● **Dataset content**:
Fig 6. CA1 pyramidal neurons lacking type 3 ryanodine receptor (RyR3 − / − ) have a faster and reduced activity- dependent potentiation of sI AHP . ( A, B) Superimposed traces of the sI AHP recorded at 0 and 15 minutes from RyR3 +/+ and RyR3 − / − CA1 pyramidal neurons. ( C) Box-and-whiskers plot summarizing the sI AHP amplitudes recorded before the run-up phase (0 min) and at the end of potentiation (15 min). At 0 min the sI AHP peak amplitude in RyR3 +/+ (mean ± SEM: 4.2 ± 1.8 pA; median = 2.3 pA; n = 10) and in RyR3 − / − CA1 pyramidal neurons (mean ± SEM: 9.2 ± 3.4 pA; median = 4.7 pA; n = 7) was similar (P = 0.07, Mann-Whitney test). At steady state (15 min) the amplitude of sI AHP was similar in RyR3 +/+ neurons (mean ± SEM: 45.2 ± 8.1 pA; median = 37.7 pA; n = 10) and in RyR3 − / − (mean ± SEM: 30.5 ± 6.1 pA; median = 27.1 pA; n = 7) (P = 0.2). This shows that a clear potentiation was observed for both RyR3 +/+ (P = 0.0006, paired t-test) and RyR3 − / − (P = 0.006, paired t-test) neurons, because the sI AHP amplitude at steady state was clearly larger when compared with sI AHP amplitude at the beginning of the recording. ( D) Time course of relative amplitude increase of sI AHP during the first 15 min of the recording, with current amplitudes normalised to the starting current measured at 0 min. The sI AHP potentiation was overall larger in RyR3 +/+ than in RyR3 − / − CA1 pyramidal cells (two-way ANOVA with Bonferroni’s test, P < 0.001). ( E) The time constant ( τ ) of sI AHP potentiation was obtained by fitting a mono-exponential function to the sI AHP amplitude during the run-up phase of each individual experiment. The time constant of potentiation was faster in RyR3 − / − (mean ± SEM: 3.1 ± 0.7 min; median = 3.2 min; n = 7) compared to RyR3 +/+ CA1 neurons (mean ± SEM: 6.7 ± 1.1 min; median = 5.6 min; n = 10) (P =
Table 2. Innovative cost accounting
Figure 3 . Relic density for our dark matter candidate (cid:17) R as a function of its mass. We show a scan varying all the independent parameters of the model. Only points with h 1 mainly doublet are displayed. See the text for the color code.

● **Exercise**: The material above is to be transcribed in full, exactly as it appears.

● **Task output**:
Fig 6. CA1 pyramidal neurons lacking type 3 ryanodine receptor (RyR3 − / − ) have a faster and reduced activity- dependent potentiation of sI AHP . ( A, B) Superimposed traces of the sI AHP recorded at 0 and 15 minutes from RyR3 +/+ and RyR3 − / − CA1 pyramidal neurons. ( C) Box-and-whiskers plot summarizing the sI AHP amplitudes recorded before the run-up phase (0 min) and at the end of potentiation (15 min). At 0 min the sI AHP peak amplitude in RyR3 +/+ (mean ± SEM: 4.2 ± 1.8 pA; median = 2.3 pA; n = 10) and in RyR3 − / − CA1 pyramidal neurons (mean ± SEM: 9.2 ± 3.4 pA; median = 4.7 pA; n = 7) was similar (P = 0.07, Mann-Whitney test). At steady state (15 min) the amplitude of sI AHP was similar in RyR3 +/+ neurons (mean ± SEM: 45.2 ± 8.1 pA; median = 37.7 pA; n = 10) and in RyR3 − / − (mean ± SEM: 30.5 ± 6.1 pA; median = 27.1 pA; n = 7) (P = 0.2). This shows that a clear potentiation was observed for both RyR3 +/+ (P = 0.0006, paired t-test) and RyR3 − / − (P = 0.006, paired t-test) neurons, because the sI AHP amplitude at steady state was clearly larger when compared with sI AHP amplitude at the beginning of the recording. ( D) Time course of relative amplitude increase of sI AHP during the first 15 min of the recording, with current amplitudes normalised to the starting current measured at 0 min. The sI AHP potentiation was overall larger in RyR3 +/+ than in RyR3 − / − CA1 pyramidal cells (two-way ANOVA with Bonferroni’s test, P < 0.001). ( E) The time constant ( τ ) of sI AHP potentiation was obtained by fitting a mono-exponential function to the sI AHP amplitude during the run-up phase of each individual experiment. The time constant of potentiation was faster in RyR3 − / − (mean ± SEM: 3.1 ± 0.7 min; median = 3.2 min; n = 7) compared to RyR3 +/+ CA1 neurons (mean ± SEM: 6.7 ± 1.1 min; median = 5.6 min; n = 10) (P =
Table 2. Innovative cost accounting
Figure 3 . Relic density for our dark matter candidate (cid:17) R as a function of its mass. We show a scan varying all the independent parameters of the model. Only points with h 1 mainly doublet are displayed. See the text for the color code.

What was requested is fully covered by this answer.